- WHAT THIS TASK INVOLVES -
Rewrite the data below with "top-left origin" changed to "origin at the top-left corner" and everything else left as it is. Leave the pictures out of your answer.

(Saved data entries)
━━━━━━

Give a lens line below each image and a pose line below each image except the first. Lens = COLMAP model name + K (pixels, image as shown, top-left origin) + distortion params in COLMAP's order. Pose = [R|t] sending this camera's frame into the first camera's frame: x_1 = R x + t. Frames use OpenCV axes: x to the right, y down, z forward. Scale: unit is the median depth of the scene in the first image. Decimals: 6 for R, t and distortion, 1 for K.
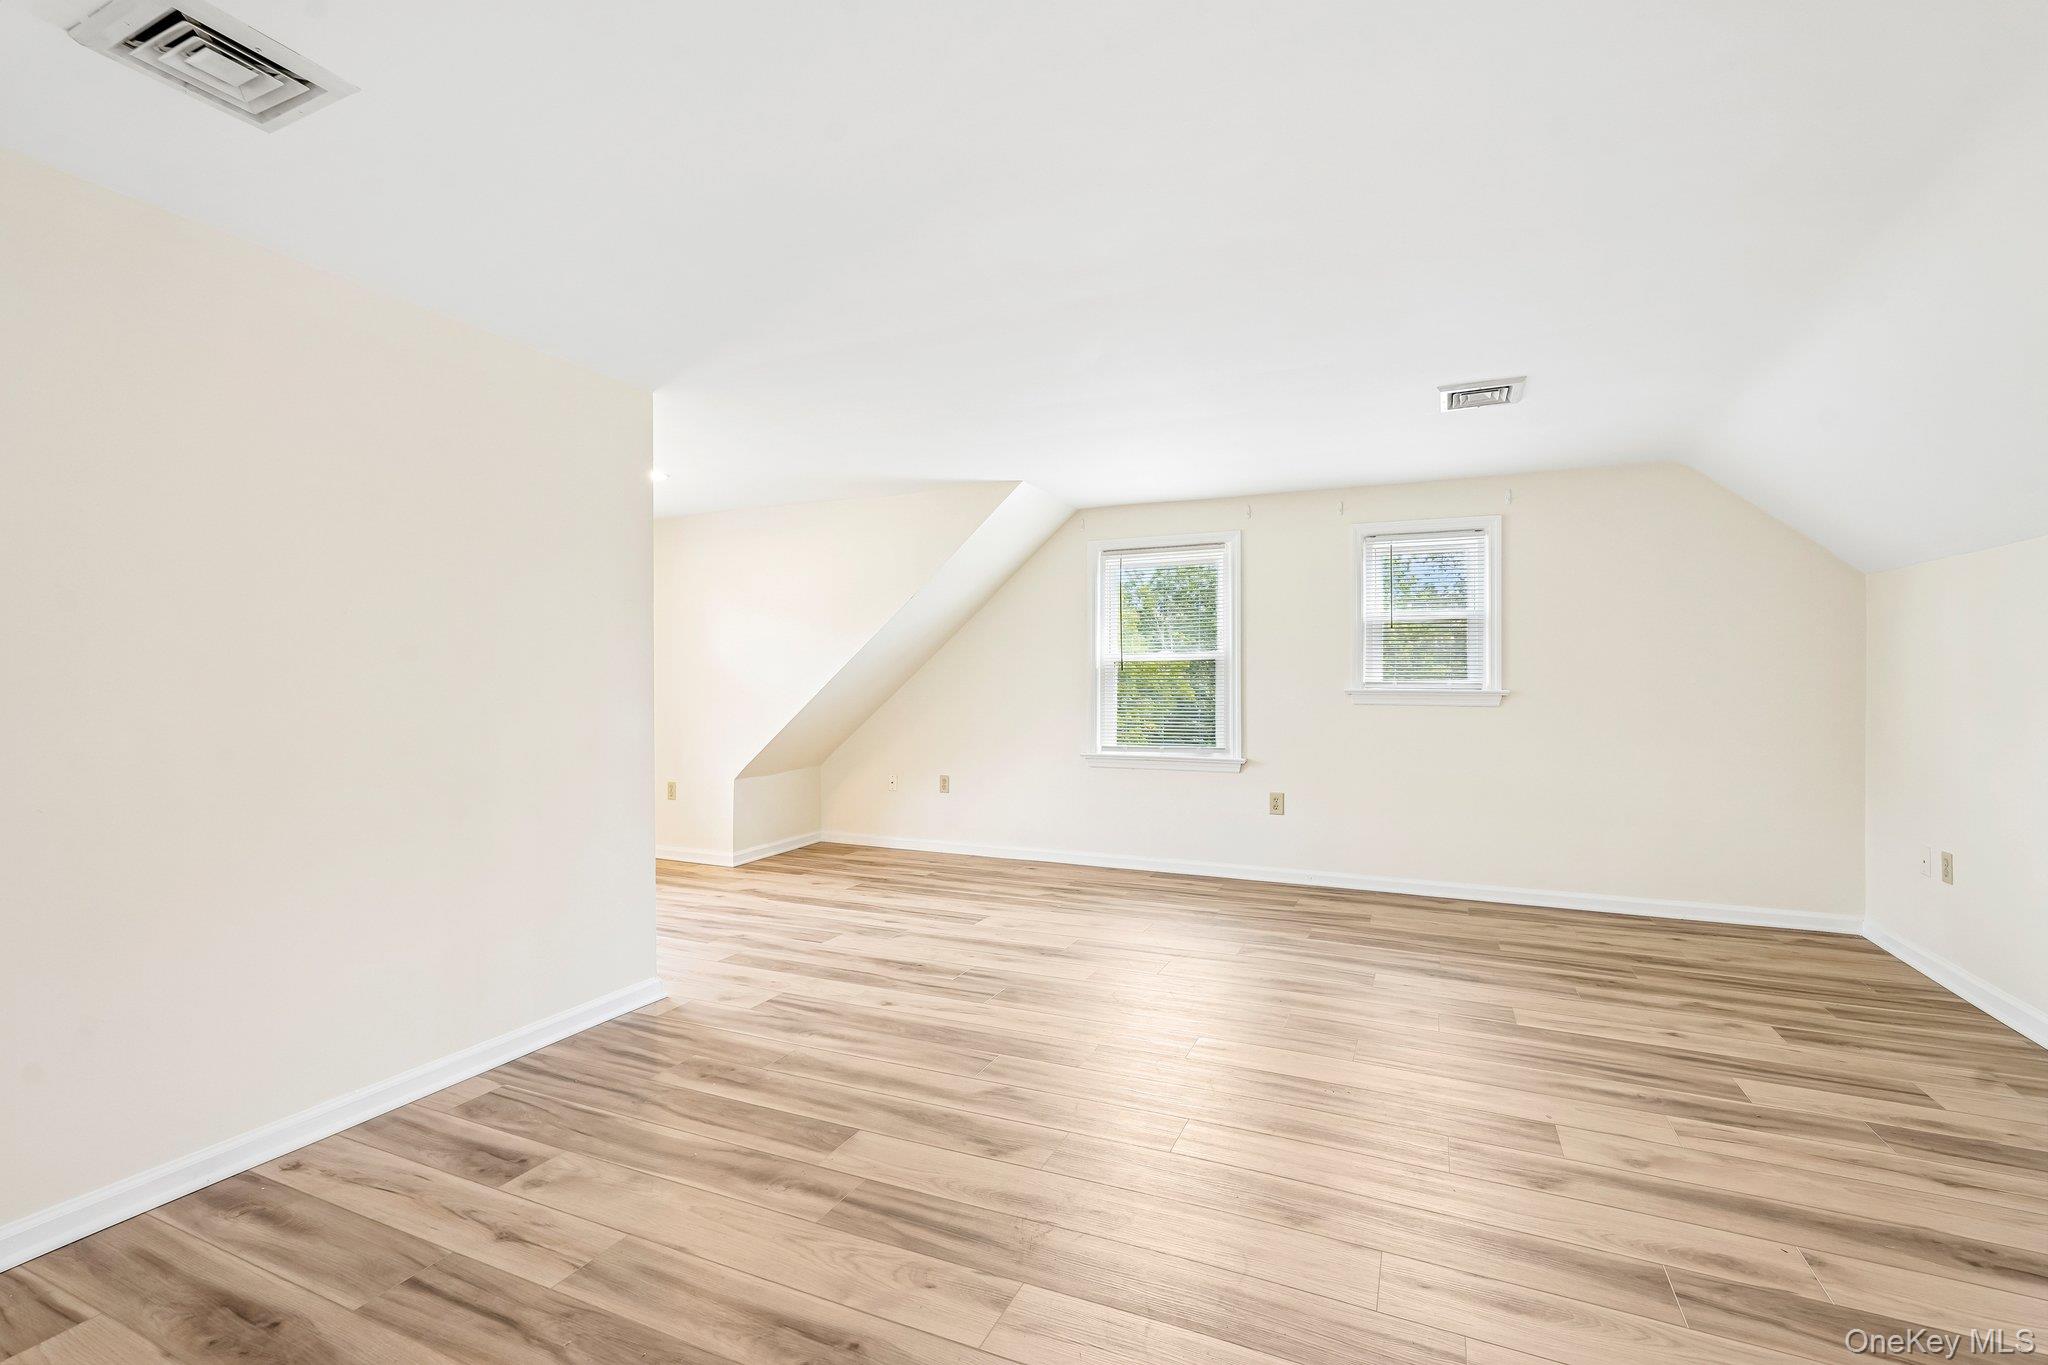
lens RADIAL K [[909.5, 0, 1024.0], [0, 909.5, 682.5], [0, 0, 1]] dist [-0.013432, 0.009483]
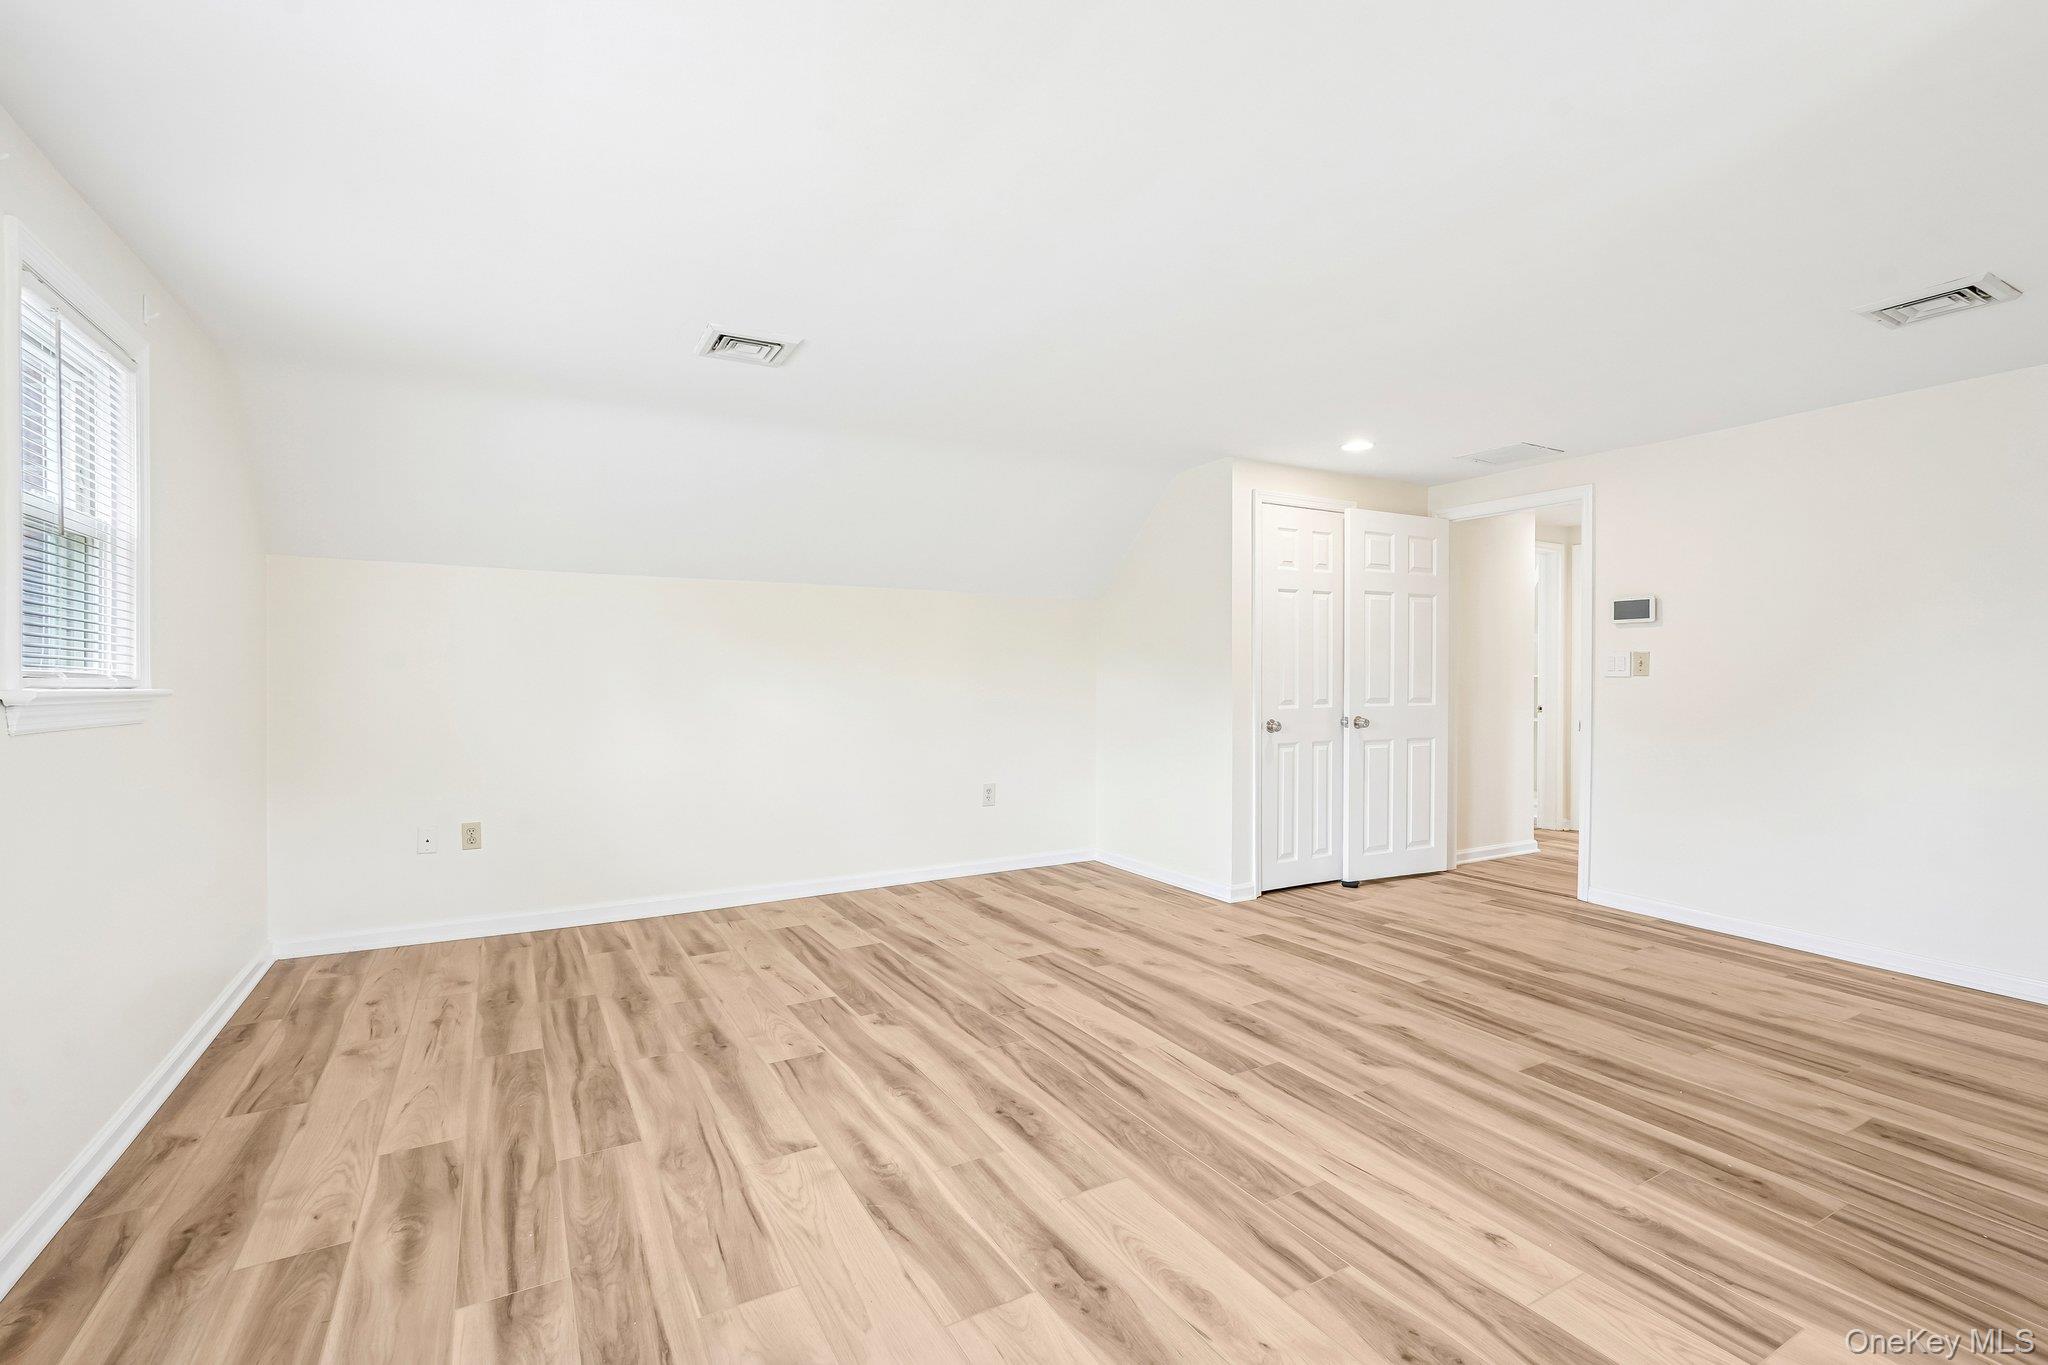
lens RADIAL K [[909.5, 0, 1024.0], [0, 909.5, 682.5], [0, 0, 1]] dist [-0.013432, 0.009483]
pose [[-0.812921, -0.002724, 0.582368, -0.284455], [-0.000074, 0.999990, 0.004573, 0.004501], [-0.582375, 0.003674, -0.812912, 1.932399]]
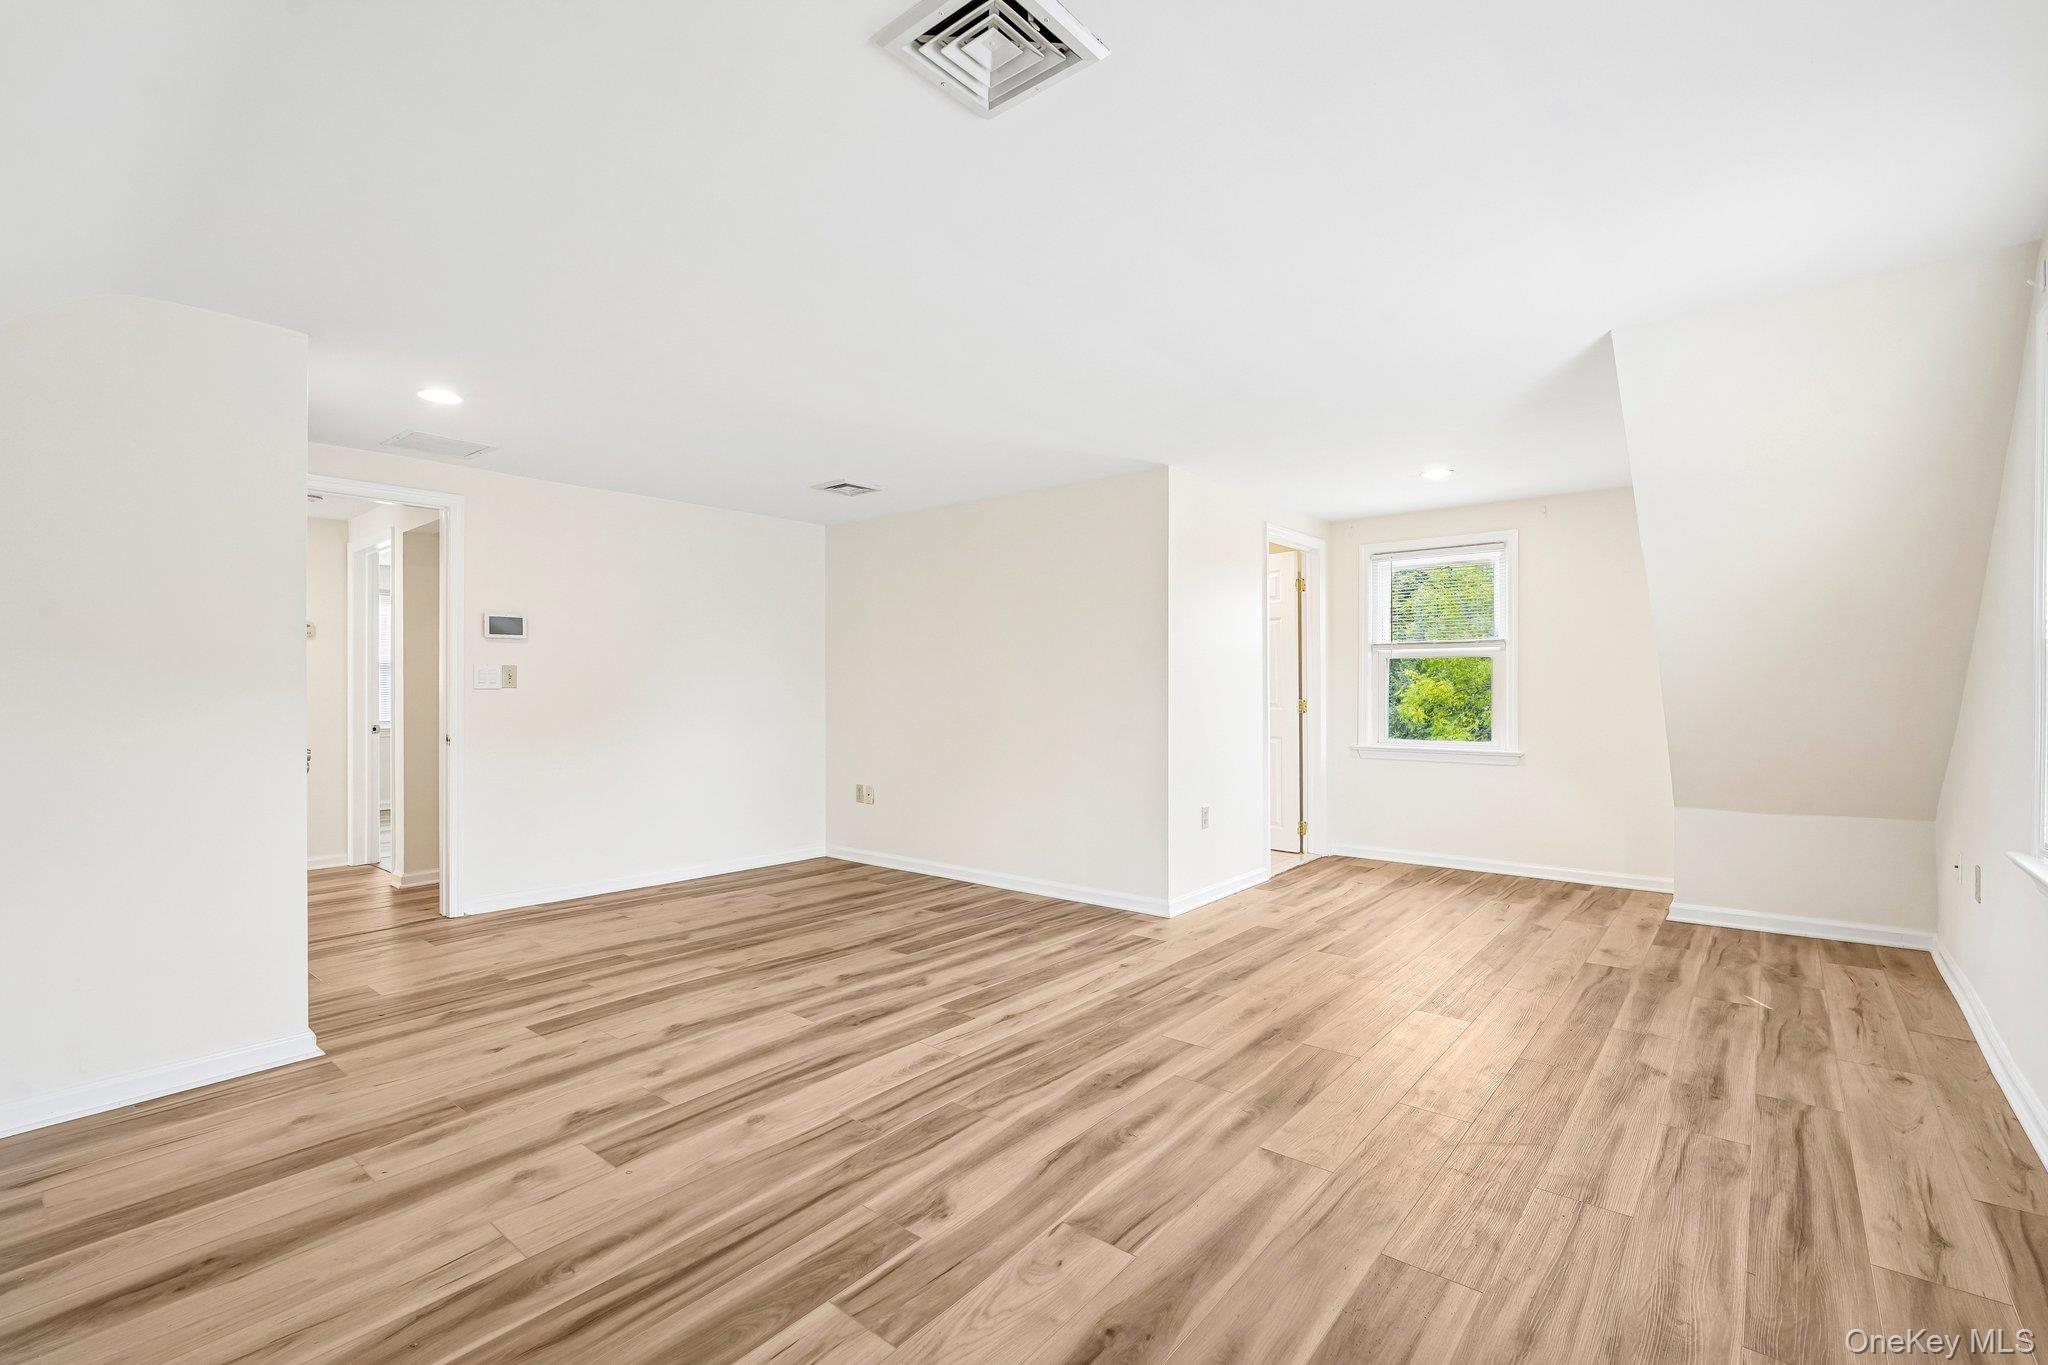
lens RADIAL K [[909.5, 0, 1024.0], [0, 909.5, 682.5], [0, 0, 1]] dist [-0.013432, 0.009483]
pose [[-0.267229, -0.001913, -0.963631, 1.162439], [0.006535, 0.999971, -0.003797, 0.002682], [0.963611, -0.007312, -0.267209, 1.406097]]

━━━━━━

- EXPECTED OUTPUT -
Give a lens line below each image and a pose line below each image except the first. Lens = COLMAP model name + K (pixels, image as shown, origin at the top-left corner) + distortion params in COLMAP's order. Pose = [R|t] sending this camera's frame into the first camera's frame: x_1 = R x + t. Frames use OpenCV axes: x to the right, y down, z forward. Scale: unit is the median depth of the scene in the first image. Decimals: 6 for R, t and distortion, 1 for K.
lens RADIAL K [[909.5, 0, 1024.0], [0, 909.5, 682.5], [0, 0, 1]] dist [-0.013432, 0.009483]
lens RADIAL K [[909.5, 0, 1024.0], [0, 909.5, 682.5], [0, 0, 1]] dist [-0.013432, 0.009483]
pose [[-0.812921, -0.002724, 0.582368, -0.284455], [-0.000074, 0.999990, 0.004573, 0.004501], [-0.582375, 0.003674, -0.812912, 1.932399]]
lens RADIAL K [[909.5, 0, 1024.0], [0, 909.5, 682.5], [0, 0, 1]] dist [-0.013432, 0.009483]
pose [[-0.267229, -0.001913, -0.963631, 1.162439], [0.006535, 0.999971, -0.003797, 0.002682], [0.963611, -0.007312, -0.267209, 1.406097]]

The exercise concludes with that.